Part of the rigor and high standards of DA emanate from its tangible products -- the transcripts. In the preface Mercer tells us that when presenting transcripts in the book, he used a modified format, not the standardized Jeffersonian. I had started asking questions about the "analytical abstractions" of DA and its intended audience in my last week's reflection, and I continue to wonder about the implications for audience when using Jeffersonian transcription.
If readers of a Jeffersonian transcript already know the symbols or are provided a detailed key, they can almost "hear" the text (Evers, 2011), but it seems that only experienced transcriptionists and conversation/discourse analysts would ever willingly attempt to read such a transcript. At first glance, these documents are quite off-putting, almost like another language, and couldn't that be a barrier to reaching the audience whose communication skills you are hoping to improve?
Even Mercer refers to the products -- the transcripts -- of conversation analysis as having "a dauntingly technical quality" (p. 57). I agree, so I guess I'm wondering about presentation of findings, and if it's common for analysts to carefully consider the desired target audience and modify their transcripts accordingly prior to publication, as did Mercer.
I'm also thinking about connections between DA and literary theory, and I will try to post those thoughts soon. [See What is the discourse analysis and literary criticism connection?]
References:
References:
Evers, J. C. (2011). From the past into the future. How technological developments change our ways of data collection, transcription and analysis. Forum: Qualitative Social Research, 12(1). Retrieved from http://www.qualitative-research.net/index.php/fqs/article/viewArticle/1636
Mercer, N. (2000). Words and minds: how we use language to think together. New York: Taylor & Francis e-Library.
A few thoughts - not all DA/CA researchers care about improving communication skills. A lot of them are "just" interested in learning more about language and what it does. There's no requirement that research be practically or ethically useful - though most of us in an applied field like education find it part of our very nature to what to "improve" things. But the idea that the findings COULD be empowering is what draws me to DA, yes - the more we understand about how language works, the more we can figure out how to change ourselves and maybe the world around us. But that is idealistic and the more I do research the more I wonder if that ever actually happens..but I digress.
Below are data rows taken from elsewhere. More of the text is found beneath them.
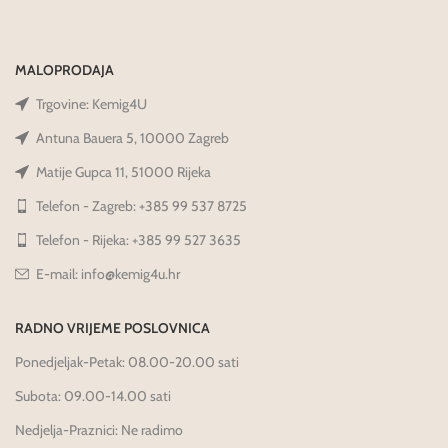
MALOPRODAJA
Trgovine: Kemig4U
Antuna Bauera 5, 10000 Zagreb
Matije Gupca 11, 51000 Rijeka
Telefon - Zagreb: +385 99 537 8725
Telefon - Rijeka: +385 99 527 3635
E-mail: info@kemig4u.hr
RADNO VRIJEME POSLOVNICA
Ponedjeljak-Petak: 08.00-20.00 sati
Subota: 09.00-14.00 sati
Nedjelja-Praznici: Ne radimo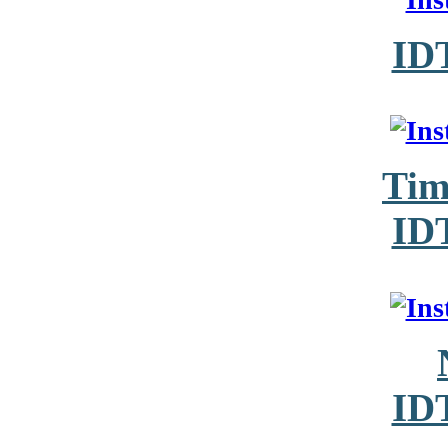
ID
Tim
ID
ID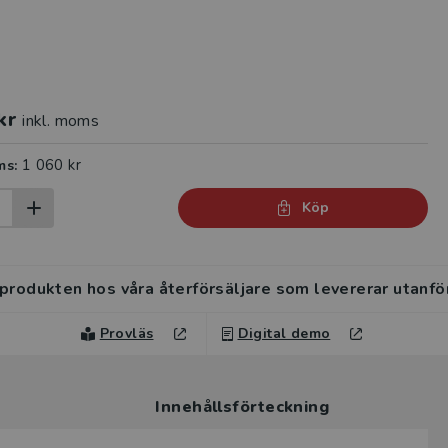
kr
inkl. moms
1 060 kr
ms:
Köp
 produkten hos våra återförsäljare som levererar utanfö
Provläs
Digital demo
Innehållsförteckning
ReplyDeleteThe Jeffersonian transcripts are for a DA/CA audience, but keep in mind that is, for a lot of DA/CA researchers, the intellectual community we are speaking to. If you want to talk to the practitioners, then you would report your findings in a different way (probably without the Jeffersonian notations.) Education is a strange field of research because so many of us were practitioners who have turned into researchers yet who still want to be relevant to practitioners...and that's a daunting task.